It was Thursday evening in New York when the Angels walked off with a 5-4 win against the Red Sox. Jeff Mathis singled home Reggie Willits in the bottom of the 12th to end what was a very frustrating game for the Red Sox.
No one was worse for the Sox on Thursday than David Ortiz. He went 0 for 7 with three strike outs and single-handedly left 12 runners on base. After the game, he sounded like a defeated man. “I’m sorry, guys. I don’t feel like talking right now. Just put down, Papi stinks,'” he said to reporters.
For Ortiz, the 0 for 7 capped off what had been one terrible start to the season. He is hitting .208/.318/.300 and has not homered since September 22. Brett Gardner, the Yanks’ outfielder, has a slugging percentage nearly .125 points higher than Ortiz’s, and Papi has been benched this weekend as the Sox take on the Mariners.
Around baseball, Ortiz’s spectacularly bad spring has been the talk of the town. Earlier today, The Times Bats blog profiled Ortiz and three others off to uncharacteristically slow starts. Alex Belth compares Ortiz to Mo Vaughn, another large DH no longer a force at the plate after his age 33 season.
Where Vaughn suffered through a wrist injury though, Ortiz is simply missing Manny. As Ed Price tweeted, Ortiz has hit .240 with a .783 OPS since the Red Sox shipped Manny away. Perhaps that’s just a coincidence. After all, Jason Bay has put up some very good offensive numbers too. Perhaps Manny’s protection forced pitchers to attack Ortiz. Either way, that’s not what the Red Sox expected for their $12.5 million.
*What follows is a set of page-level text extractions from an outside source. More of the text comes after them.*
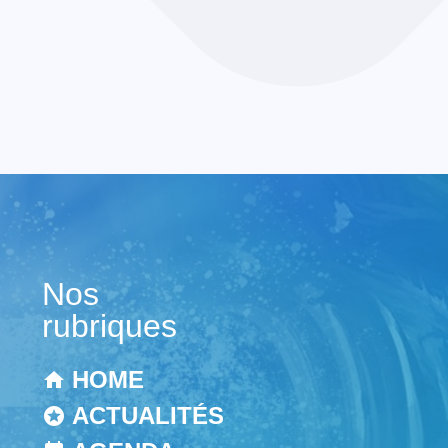
Nos
rubriques
HOME
ACTUALITÉS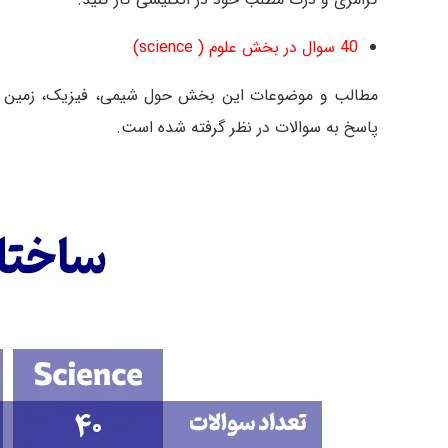
40 سوال در بخش علوم ( science)
پاسخ به سوالات در نظر گرفته شده است.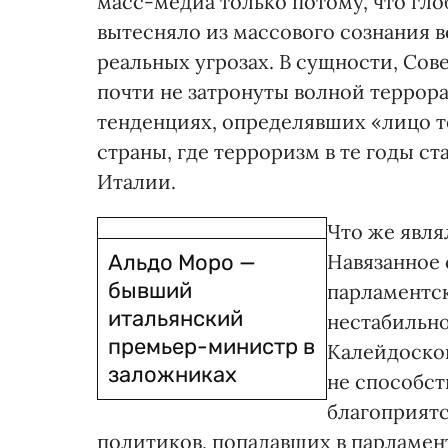
масс-медиа только потому, что гл
вытесняло из массового сознания в
реальных угрозах. В сущности, Со
почти не затронуты волной террора
тенденциях, определявших «лицо 
страны, где терроризм в те годы с
Италии.
Что же явля
Альдо Моро —
Навязанное
бывший
парламентск
итальянский
нестабильно
премьер-министр в
Калейдоско
заложниках
не способст
благоприят
политиков, попадавших в парламен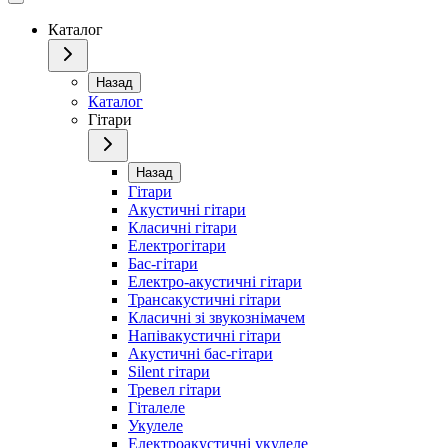
Каталог
Назад
Каталог
Гітари
Назад
Гітари
Акустичні гітари
Класичні гітари
Електрогітари
Бас-гітари
Електро-акустичні гітари
Трансакустичні гітари
Класичні зі звукознімачем
Напівакустичні гітари
Акустичні бас-гітари
Silent гітари
Тревел гітари
Гіталеле
Укулеле
Електроакустичні укулеле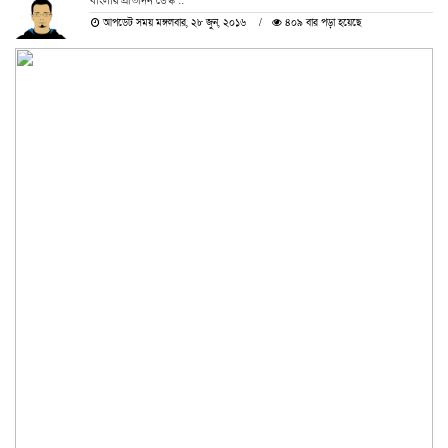
বাংলার প্রতিদিন ডেস্ক ::
আপডেট সময় মঙ্গলবার, ২৮ জুন, ২০১৬
৪০৯ বার পড়া হয়েছে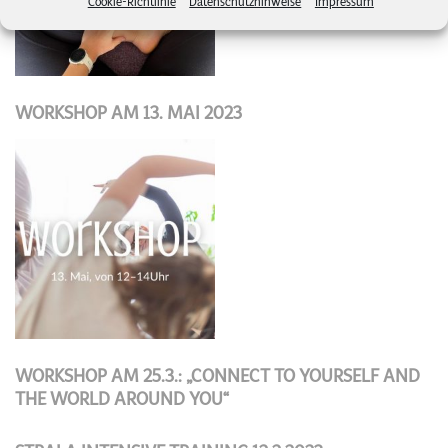
Cookie-Richtlinie
Datenschutzhinweise
Impressum
WORKSHOP AM 13. MAI 2023
WORKSHOP AM 25.3.: „CONNECT TO YOURSELF AND
THE WORLD AROUND YOU“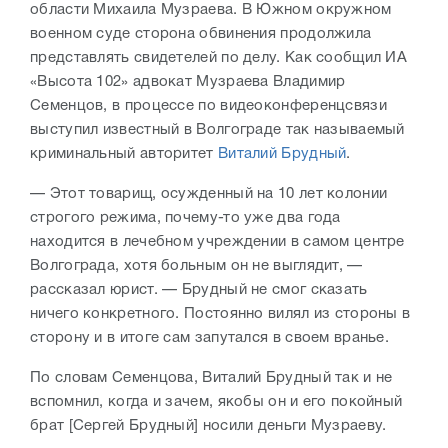
области Михаила Музраева. В Южном окружном
военном суде сторона обвинения продолжила
представлять свидетелей по делу. Как сообщил ИА
«Высота 102» адвокат Музраева Владимир
Семенцов, в процессе по видеоконференцсвязи
выступил известный в Волгограде так называемый
криминальный авторитет
Виталий Брудный
.
— Этот товарищ, осужденный на 10 лет колонии
строгого режима, почему-то уже два года
находится в лечебном учреждении в самом центре
Волгограда, хотя больным он не выглядит, —
рассказал юрист. — Брудный не смог сказать
ничего конкретного. Постоянно вилял из стороны в
сторону и в итоге сам запутался в своем вранье.
По словам Семенцова, Виталий Брудный так и не
вспомнил, когда и зачем, якобы он и его покойный
брат [Сергей Брудный] носили деньги Музраеву.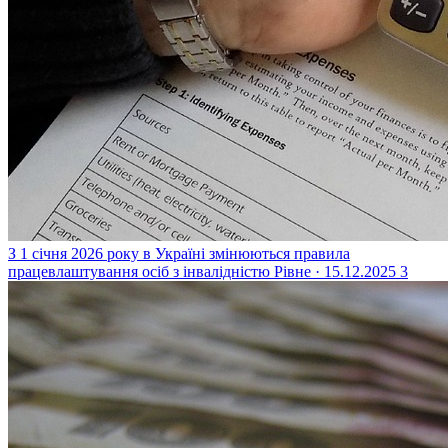
З 1 січня 2026 року в Україні змінюються правила
працевлаштування осіб з інвалідністю
Рівне · 15.12.2025
3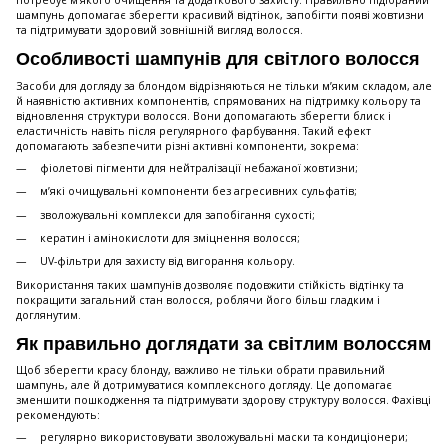
потребує м’якого очищення та додаткового захисту. Правильно підібраний
шампунь допомагає зберегти красивий відтінок, запобігти появі жовтизни
та підтримувати здоровий зовнішній вигляд волосся.
Особливості шампунів для світлого волосся
Засоби для догляду за блондом відрізняються не тільки м’яким складом, але
й наявністю активних компонентів, спрямованих на підтримку кольору та
відновлення структури волосся. Вони допомагають зберегти блиск і
еластичність навіть після регулярного фарбування. Такий ефект
допомагають забезпечити різні активні компоненти, зокрема:
фіолетові пігменти для нейтралізації небажаної жовтизни;
м’які очищувальні компоненти без агресивних сульфатів;
зволожувальні комплекси для запобігання сухості;
кератин і амінокислоти для зміцнення волосся;
UV-фільтри для захисту від вигорання кольору.
Використання таких шампунів дозволяє подовжити стійкість відтінку та
покращити загальний стан волосся, роблячи його більш гладким і
доглянутим.
Як правильно доглядати за світлим волоссям
Щоб зберегти красу блонду, важливо не тільки обрати правильний
шампунь, але й дотримуватися комплексного догляду. Це допомагає
зменшити пошкодження та підтримувати здорову структуру волосся. Фахівці
рекомендують:
регулярно використовувати зволожувальні маски та кондиціонери;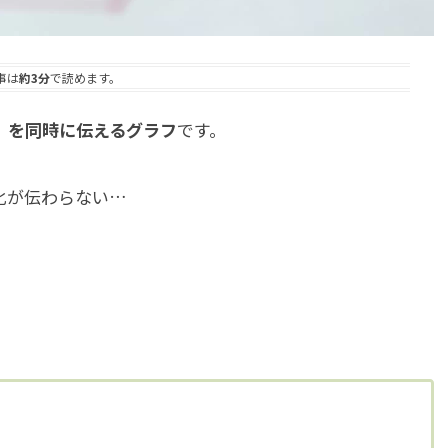
事は
約3分
で読めます。
」を同時に伝えるグラフ
です。
化が伝わらない…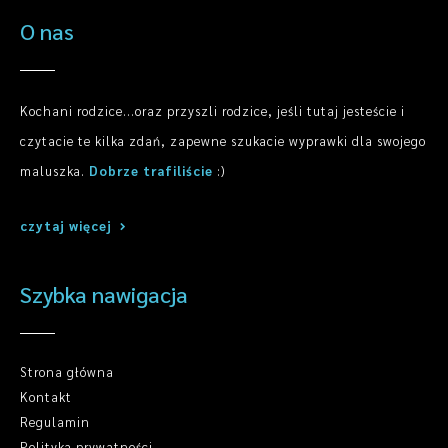
O nas
Kochani rodzice...oraz przyszli rodzice, jeśli tutaj jesteście i
czytacie te kilka zdań, zapewne szukacie wyprawki dla swojego
maluszka.
Dobrze trafiliście
:)
czytaj więcej
Szybka nawigacja
Strona główna
Kontakt
Regulamin
Polityka prywatności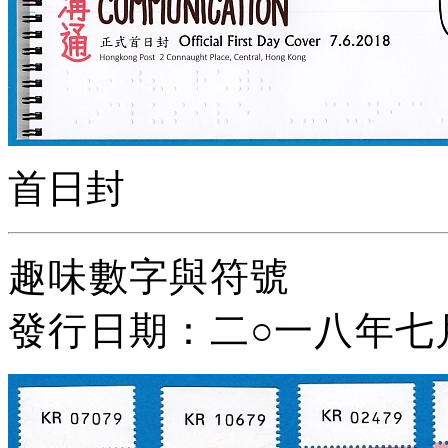
首日封
趣
味數字與符號
發行日期：二
○
一八年七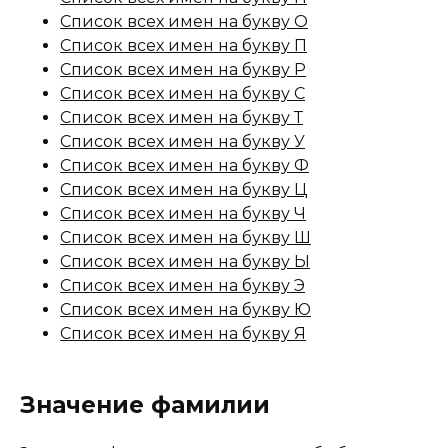
Список всех имен на букву О
Список всех имен на букву П
Список всех имен на букву Р
Список всех имен на букву С
Список всех имен на букву Т
Список всех имен на букву У
Список всех имен на букву Ф
Список всех имен на букву Ц
Список всех имен на букву Ч
Список всех имен на букву Ш
Список всех имен на букву Ы
Список всех имен на букву Э
Список всех имен на букву Ю
Список всех имен на букву Я
Значение фамилии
For me, this decline has been bittersweet for a number of reasons. First of all, I basically predicted it back in January 2006 when I analyzed Ortiz’s contract situation for the now-defunct Talking Baseball blog. I’m also glad that the Yankees no longer have to face the David Ortiz of old who would refuse to make outs against New York.
As a fan of the game though, I hate to see the competition go out this way. I’d see the Yanks face Ortiz and win that battle while he’s at his finest. We can watch A.J. Burnett or Joba Chamberlain strike out Ortiz now, but that’s hardly an accomplishment today. With 30 strike outs in 157 plate appearances, that’s all Ortiz does anymore.
Now Ortiz may just be slumping. It’s still early, and while 157 plate appearances is a decent number, I’m not ready to dance on the baseball grave of Big Papi until the season is over. For now, though, an era is drawing to a close, and while the Yanks didn’t always win, that era was never lacking for drama, excitement and good old baseball.